[En-Nut-Discussion] Questions regarding UART implementation

Thu Sep 30 09:00:48 CEST 2010

Sh...
eMail client crashed. So again :)

Am 29.09.2010 21:29, schrieb Thiago A. Corrêa:
> Hi Ulrich,
>
> There are a lot of topics here :)
>
>>
>> For the blockread / blockwrite functions I found a missleading
>> description. So should there be some totally different things:
>> USART_BLOCKWRITE should control block transfer for writing.
>> USART_BLOCKREAD should control block transfer for reading.
>> USART_BLOCKING should control if the calling thread is blocked
>> until transceiving is done. I think there is an option ASYNC too
>> which I would call the one that controls if a thread is blocked or
>> not on calling a usart transfer (read or write). But that is not
>> working or not implemented.
>
> From what I understand, it helps to read from devices which send a
> fixed size "packet". AFAIK it's not implemented in any of our archs.
> Even on PCs it's fairly uncommon to use it. Even ppl who write bad
> code to read from barcode scanners, don't usually use that feature.
> It's usually much better to find the STX or ETX yourself, or
> otherwise parse the protocol properly.
>
That will cause double overhead!

▶ [Source material]
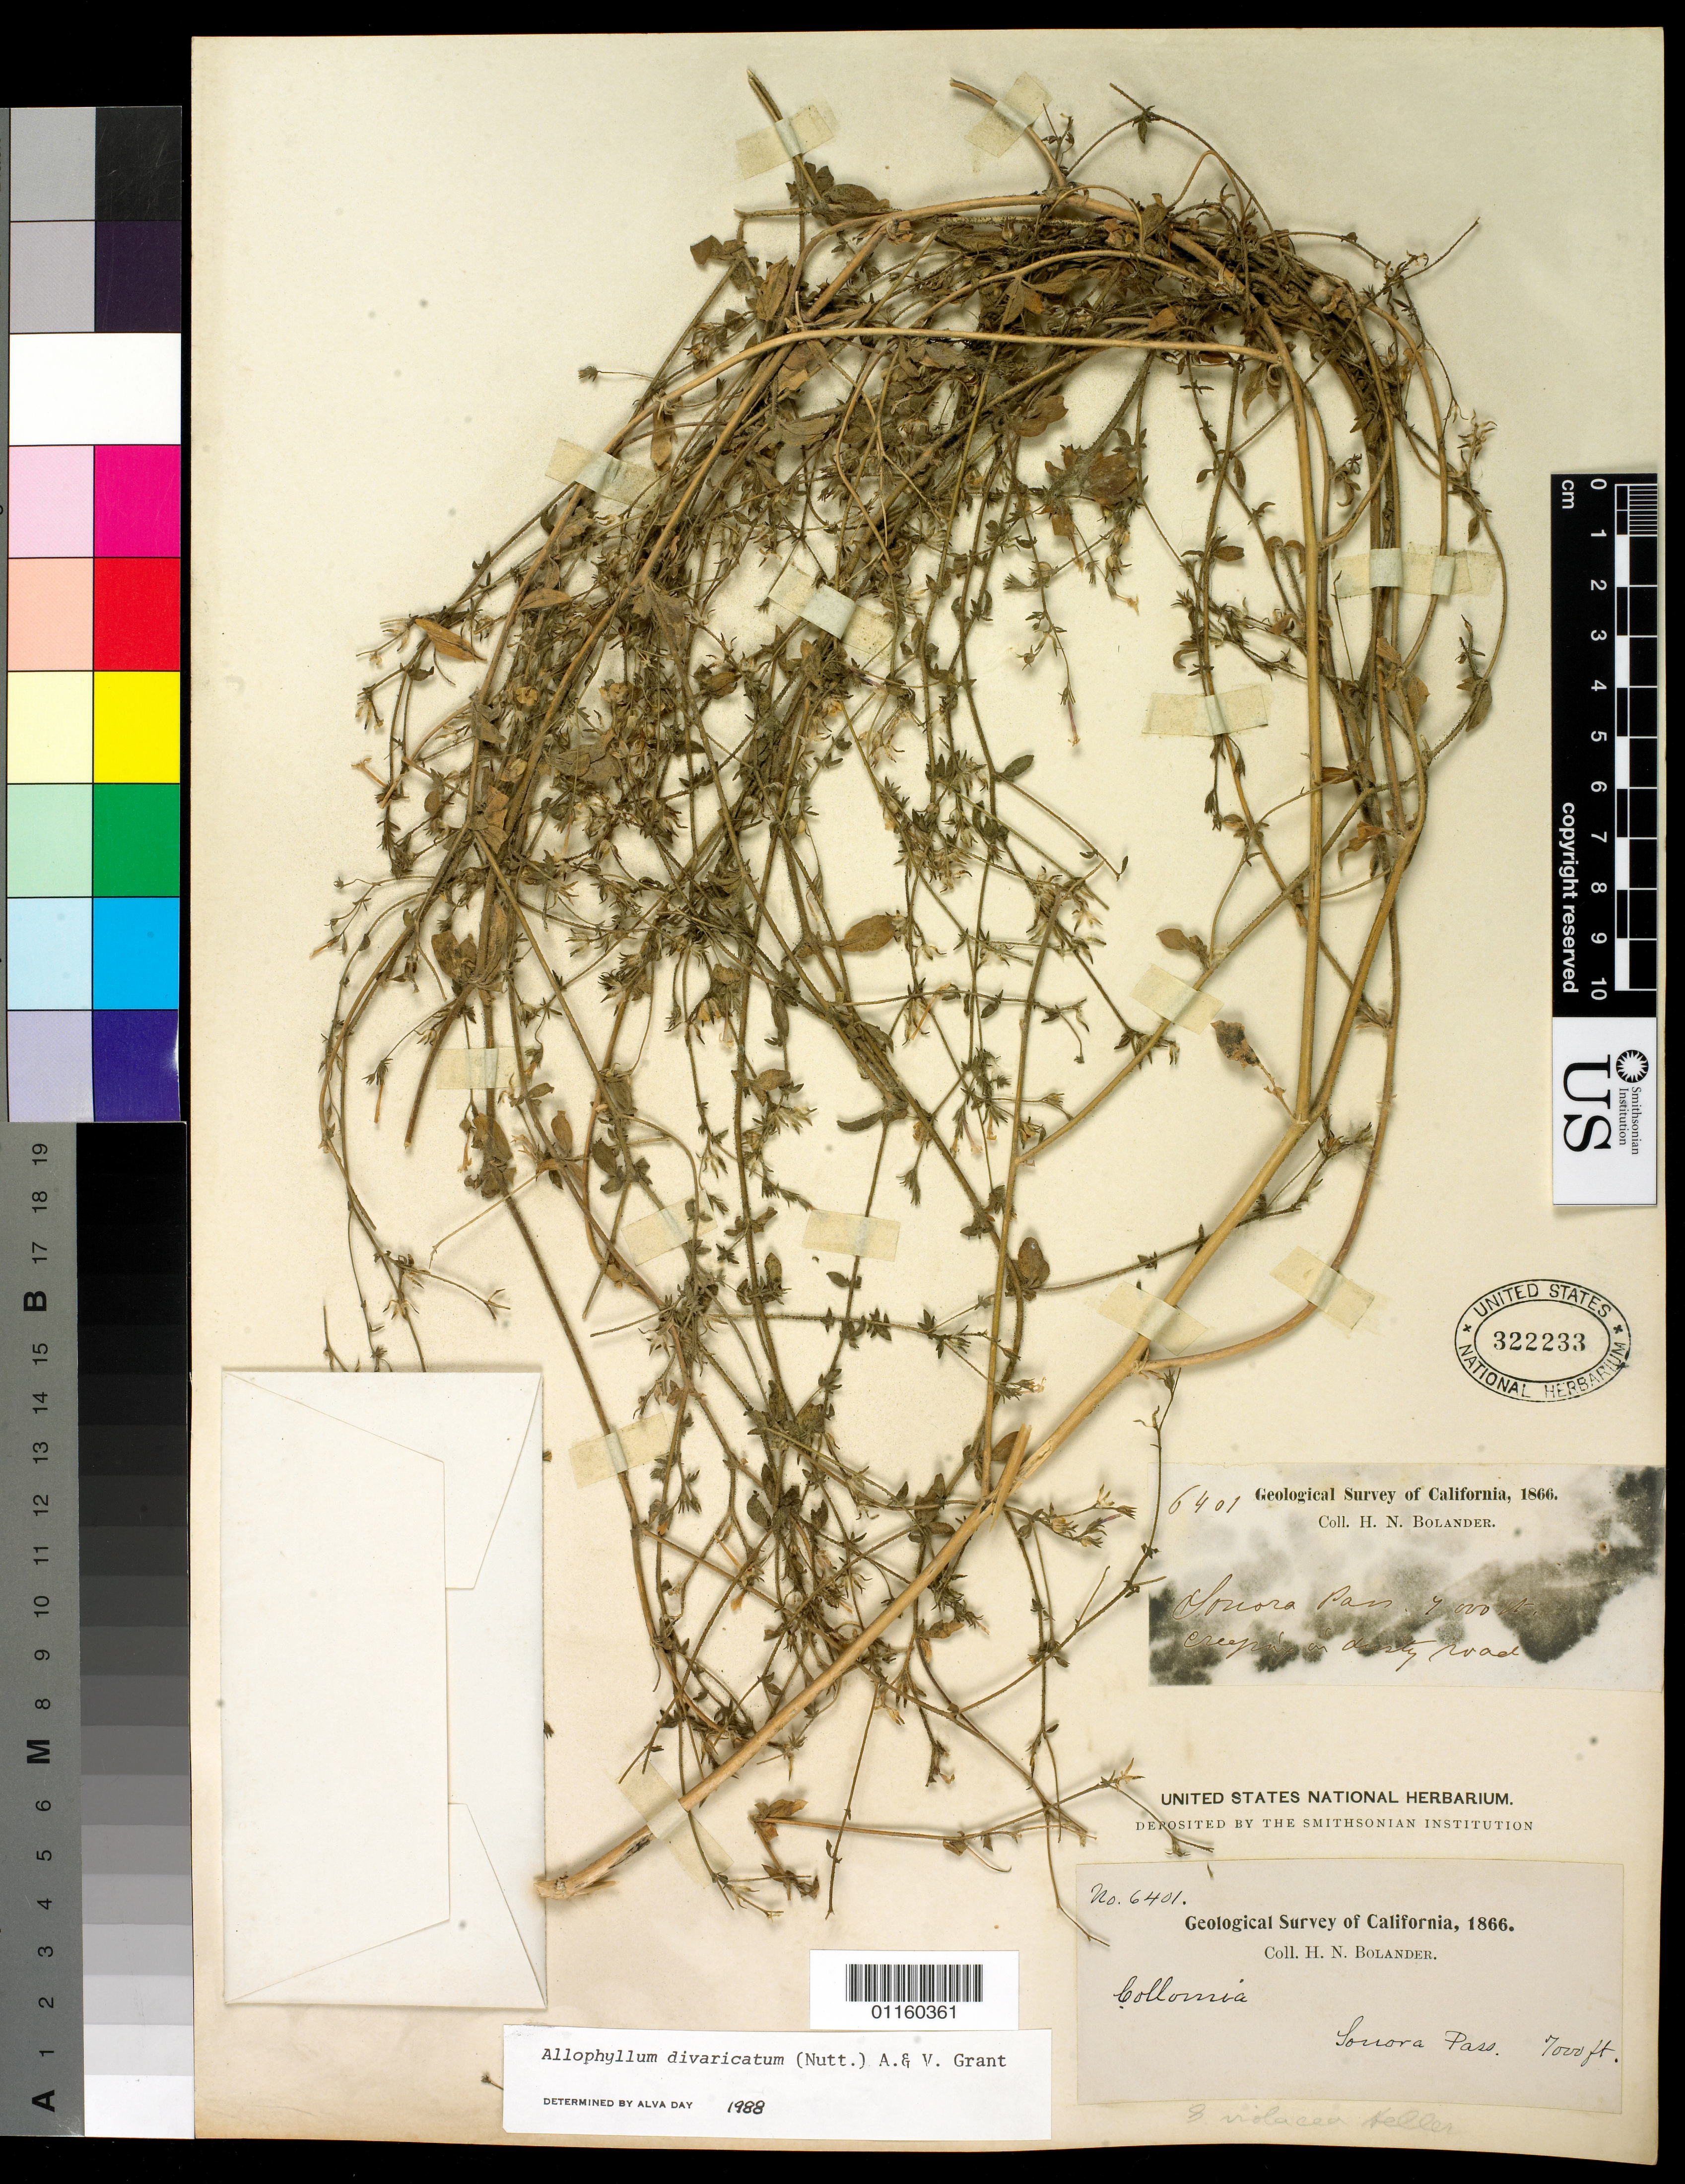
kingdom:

▶ [Tasks to complete]
#1 In the UART discussion, what does Thiago say is usually much better than relying on block reads?
#2 Please carry the UART discussion forward from its final line.

▶ [Responses per task]
#1 Finding the STX or ETX yourself, or otherwise parsing the protocol properly.

#2
First you design your packet to send out, then usart.c is copying it
into a buffer that needs to be large enough. And you need to do a flush
because only if the buffer is full enough it is sent.
With my idea you borrow some heap, design your packet, call usart to
send it out ( what is done immediately) and then you free the heap again.
For reception in many cases you know how many bytes you have to expect.
So instead of wating, polling, and then copying or even parsing byte by
byte, you just borrow some heap, call the receiver and you thread
awakes if the blockread posts the blocking event on reception of the
last byte. You decode your data and free the heap again.

>>
>> For all those functions I miss something too: If you use transfers
>> async, you will not get an reply on the read/write that is valid as
>> the transfer is not finished at that time. So _ioctl needs another
>> option too. Besides getting the information about the errors from
>> the last transfer one needs to get the status of the current
>> transfer, i.e. the number of bytes trasnferred and the status if
>> the transfer is ongoing or whatever reason aborted.
>>
>
> I wrote a while ago a serial port class for my desktop apps and
> spent some time digging the Unix and Windows APIs. On Linux, if you
> use a non-blocking transfer, read() returns EWOULDBLOCK which is a
> define to some negative number. Much like the sockets API. Otherwise
> it returns the number of read bytes. Is that what you mean?
>
That sounds good. There definitely must be a ioctl option to check if 
the return from read/write was cause of transfer errors or just a 
timeout. I have to think about that again, but normally it looks like this:
rc = write( block, size, timeout);
rc == size -> good transer
rc < size -> transfer aborted cause of error or timeout
rc == 0 transfer timed out at all
rc = -1 transfer aborted with error

For better reason detection you definitely need a ioctl.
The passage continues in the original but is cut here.